After my not so insightful realization recounted last time that my attempt to modify the prior on star formation histories wasn’t actually doing anything I thought a little further about how to specify one. Gaussians are always popular choices for priors, so why not give them a try? For a first cut I added the following lines to the “transformed data” section of the Stan model:
vector[nt*nz] norm_sfr; norm_sfr = (dT .* norm_st)/sum(dT .* norm_st) ;
Then I added a scale parameter sd_sf to the parameters section, and finally in the model section:
sd_sf ~ normal(0., 1.);
b_st_s ~ normal(norm_sfr, sd_sf);
Even though the prior allows values of the stellar contributions that are infeasible given the simplex declaration this causes no technical problems: the models sample without complaint and parameters satisfy all constraints. Execution times are comparable to the original model formulation and convergence diagnostics are OK. But, the model runs had some unexpected features. I did a set of model runs for a single MaNGA galaxy from the post-starburst ancillary sample — mangaid 1-201936 (plateifu 10220-3703). Model star formation histories compared to the original model are shown below for the 58 binned spectra:
What’s striking here is that several of the spectra in the low S/N outskirts of the galaxy have nearly constant star formation rates with very little sample variation. In other words the models are basically returning the priors. The cause of this behavior isn’t quite clear. Relatively low signal to noise seems to be necessary, but not sufficient since similarly noisy spectra have essentially the same SFH’s as the original model formulation. It also isn’t due to convergence failure because much longer runs with more adaptation iterations show the same behavior. It is possible perhaps that the posteriors are significantly multimodal and Stan is preferentially falling into one of them. Notable also is that the fits to the data measured by log-likelihood are virtually identical even for the runs with the anomalous SFH’s. At the very least this tells us that uncertainties in quantities derived from the models are considerably larger than within model run variations — of course I have always believed this and said so a number of times.

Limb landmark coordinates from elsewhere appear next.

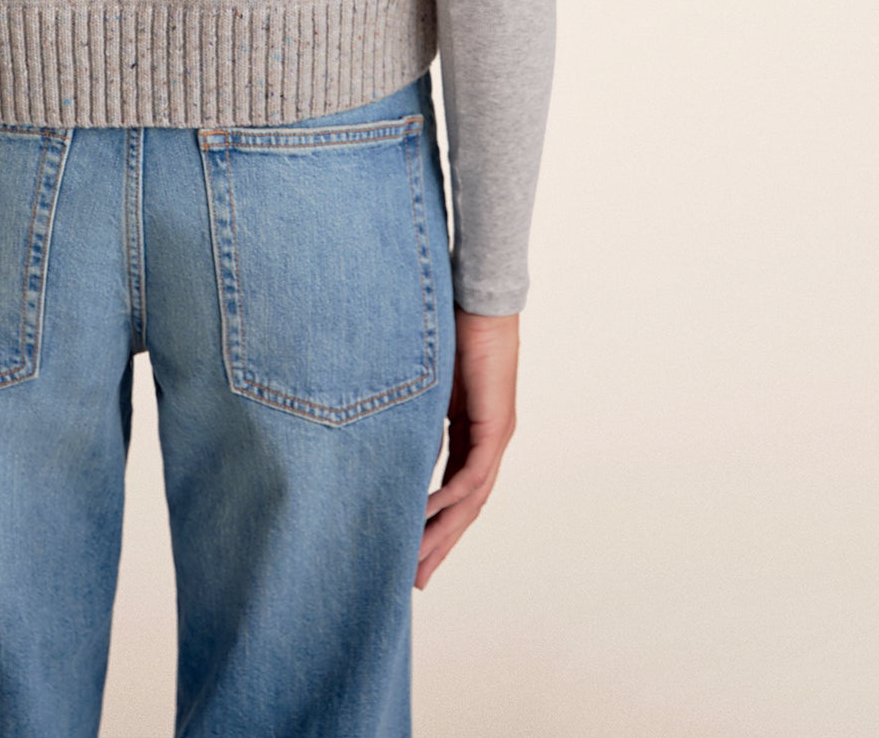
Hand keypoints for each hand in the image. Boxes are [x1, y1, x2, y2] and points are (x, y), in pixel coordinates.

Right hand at [417, 308, 518, 587]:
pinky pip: (471, 475)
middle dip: (439, 543)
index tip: (410, 547)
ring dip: (442, 532)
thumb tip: (382, 428)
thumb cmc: (452, 327)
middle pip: (465, 507)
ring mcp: (495, 436)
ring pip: (470, 500)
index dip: (433, 521)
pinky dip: (447, 498)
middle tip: (415, 578)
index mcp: (474, 432)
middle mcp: (489, 441)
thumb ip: (414, 411)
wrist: (479, 300)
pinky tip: (423, 515)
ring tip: (416, 560)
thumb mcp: (426, 382)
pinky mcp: (495, 426)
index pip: (455, 490)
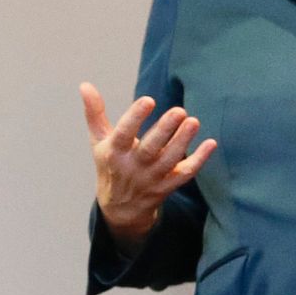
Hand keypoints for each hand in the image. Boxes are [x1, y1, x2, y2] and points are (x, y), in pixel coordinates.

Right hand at [80, 83, 216, 241]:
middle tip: (180, 110)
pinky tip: (211, 143)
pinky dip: (199, 160)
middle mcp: (133, 167)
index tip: (148, 100)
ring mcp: (151, 179)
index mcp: (114, 153)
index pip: (124, 134)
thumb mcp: (98, 141)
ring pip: (169, 161)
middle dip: (165, 130)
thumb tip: (85, 84)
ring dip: (183, 142)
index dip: (135, 117)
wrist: (119, 210)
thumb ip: (94, 113)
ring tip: (194, 121)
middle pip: (150, 149)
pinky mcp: (167, 187)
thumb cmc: (110, 166)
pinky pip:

After trying several variations on this theme that either had none at all or undesirable effects on sampling, and after some additional consideration I think that, given the model parametrization, the uniform on the simplex prior for stellar contributions is actually the one I want. That leaves the question of what, if anything, to do about the abrupt jumps in model star formation rates.
One possibility is simply to redefine the endpoints of the age bins to be, say, halfway between nominal SSP ages instead of at the model ages as is my current practice. In the case of the EMILES library this would mean for example that the 3.75, 4, 4.5 Gyr bins would have widths of 0.25, 0.375, 0.5 Gyr instead of the present 0.25, 0.25, 0.5. This involves no change to the actual model runs at all, so most quantities derived from the models are unchanged.
Another solution is to adopt a library with a more uniform age progression. One with approximately equal increments in log age seems preferred. As yet there have been no published updates to the MaStar based SSP libraries mentioned last time, so I’m waiting for them, while still considering generating my own.
I’m going to briefly return to BPASS based models. After that I’m not sure.